EKSPOSKALTIM, Samarinda - Gubernur Kalimantan Timur Rudy Mas'ud akhirnya memutuskan untuk menanggung secara pribadi seluruh biaya pembelian perabotan yang tidak berkaitan dengan fungsi kedinasan di rumah jabatannya.
"Sebagai wujud komitmen dan tanggung jawab, seluruh item renovasi yang di luar fungsi kedinasan seperti kursi pijat serta akuarium air laut, saya tanggung secara pribadi," kata Rudy Mas’ud di Kota Samarinda, Senin (27/4).
Keputusan ini diambil setelah proyek renovasi rumah jabatan senilai Rp25 miliar menuai sorotan publik, khususnya terkait sejumlah item fasilitas yang dinilai tidak sejalan dengan kebutuhan prioritas masyarakat.
Rudy mengakui bahwa perencanaan proyek tersebut telah disusun sebelum dirinya menjabat sebagai gubernur. Namun, ia menegaskan bahwa tanggung jawab moral tetap berada pada dirinya sebagai kepala daerah saat ini.
Sebagai bagian dari upaya transparansi, ia memastikan seluruh perincian item proyek perbaikan fasilitas di kediaman dinas tersebut akan segera dievaluasi dan diaudit ulang secara terbuka.
"Peruntukan anggaran fasilitas bagi pimpinan daerah pada masa mendatang akan dirancang jauh lebih sederhana agar sepenuhnya dapat berpihak pada kebutuhan mendesak masyarakat lokal," katanya.
Dalam kesempatan yang sama, Rudy juga menyampaikan permohonan maaf atas polemik yang muncul di tengah masyarakat.
Ia berjanji akan lebih berhati-hati dalam bertutur kata, bekerja lebih teliti, serta meningkatkan kepekaan sosial dalam menetapkan kebijakan yang menyangkut kepentingan publik.
Alokasi anggaran lebih dari Rp25 miliar untuk fasilitas rumah jabatan dan kantor Gubernur serta Wakil Gubernur Kalimantan Timur pada APBD 2025 sebelumnya menuai sorotan. Berdasarkan data Inaproc, anggaran tersebut terbagi dalam 57 item, mencakup rehabilitasi kantor gubernur Rp6 miliar, renovasi rumah jabatan Rp3 miliar, perbaikan ruang kerja wakil gubernur Rp1,2 miliar, hingga pengadaan mebel, videotron, fasilitas kebugaran, alat dapur, biliar hingga akuarium air laut.

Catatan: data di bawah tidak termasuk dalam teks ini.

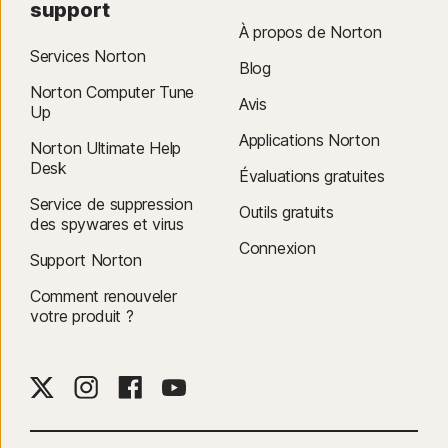
support
À propos de Norton
Services Norton
Blog
Norton Computer Tune
Avis
Up
Applications Norton
Norton Ultimate Help
Desk
Évaluations gratuites
Service de suppression
Outils gratuits
des spywares et virus
Connexion
Support Norton
Comment renouveler
votre produit ?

https://eksposkaltim.com/berita/renovasi-rp-25-miliar-rumah-dinas-gubernur-kaltim-rudy-tv-toilet-sofa-sudah-tak-layak-16729.html
Kebijakan ini memicu kritik, antara lain dari akademisi Universitas Mulawarman Purwadi Purwoharsojo yang menilai alokasi tersebut tidak sejalan dengan semangat efisiensi dan berpotensi memengaruhi kepercayaan publik. Ia juga mempertanyakan prioritas anggaran serta perlunya transparansi dan pengawasan dalam pelaksanaannya.
Aksi demonstrasi besar-besaran kemudian menyasar kantor Gubernur dan DPRD Kaltim di Samarinda bertepatan Hari Kartini 21 April kemarin. Aksi yang melibatkan ribuan mahasiswa dan elemen masyarakat sipil itu menyoroti sejumlah kebijakan Pemerintah Provinsi Kaltim, termasuk alokasi anggaran untuk pengadaan mobil dinas dan renovasi rumah jabatan gubernur, serta dugaan praktik nepotisme di lingkaran pemerintahan.

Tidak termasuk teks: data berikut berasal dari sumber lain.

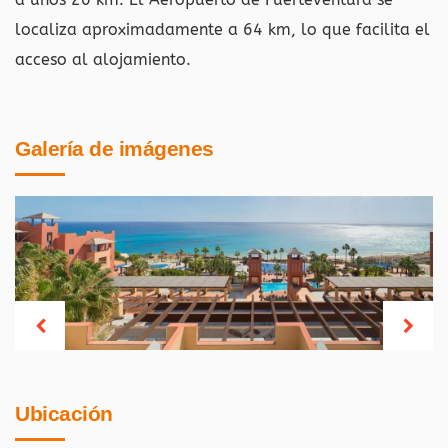
localiza aproximadamente a 64 km, lo que facilita el
acceso al alojamiento.
Galería de imágenes
Ubicación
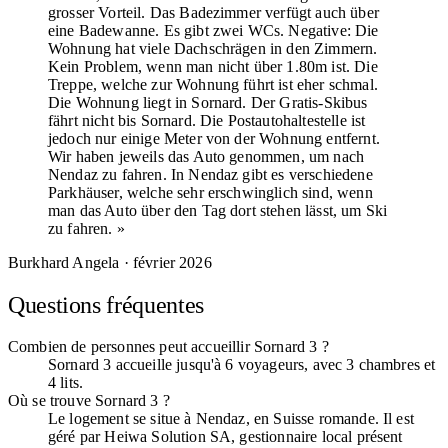
grosser Vorteil. Das Badezimmer verfügt auch über
eine Badewanne. Es gibt zwei WCs. Negative: Die
Wohnung hat viele Dachschrägen in den Zimmern.
Kein Problem, wenn man nicht über 1.80m ist. Die
Treppe, welche zur Wohnung führt ist eher schmal.
Die Wohnung liegt in Sornard. Der Gratis-Skibus
fährt nicht bis Sornard. Die Postautohaltestelle ist
jedoch nur einige Meter von der Wohnung entfernt.
Wir haben jeweils das Auto genommen, um nach
Nendaz zu fahren. In Nendaz gibt es verschiedene
Parkhäuser, welche sehr erschwinglich sind, wenn
man das Auto über den Tag dort stehen lässt, um Ski
zu fahren. »
Burkhard Angela
· février 2026
Questions fréquentes
Combien de personnes peut accueillir Sornard 3 ?
Sornard 3 accueille jusqu'à 6 voyageurs, avec 3 chambres et
4 lits.
Où se trouve Sornard 3 ?
Le logement se situe à Nendaz, en Suisse romande. Il est
géré par Heiwa Solution SA, gestionnaire local présent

Respons Rudy dengan tidak menemui massa aksi karena alasan keamanan, menuai sorotan. Sejumlah pihak menyesalkan keputusan Rudy yang hanya merepons aksi massa melalui unggahan video di media sosial dan tanpa adanya pernyataan maaf. Tak sampai di situ, pernyataan gubernur yang menyamakan relasi Presiden Prabowo Subianto dengan adiknya Hashim, terkait penunjukkan adik kandungnya di jabatan tim ahli juga menuai kontroversi.
Aiansi Perjuangan Masyarakat Kaltim menetapkan tenggat satu bulan kepada DPRD Kaltim untuk mengeksekusi pakta integritas pascademo 21 April, dengan peringatan aksi lanjutan jika komitmen tidak dijalankan.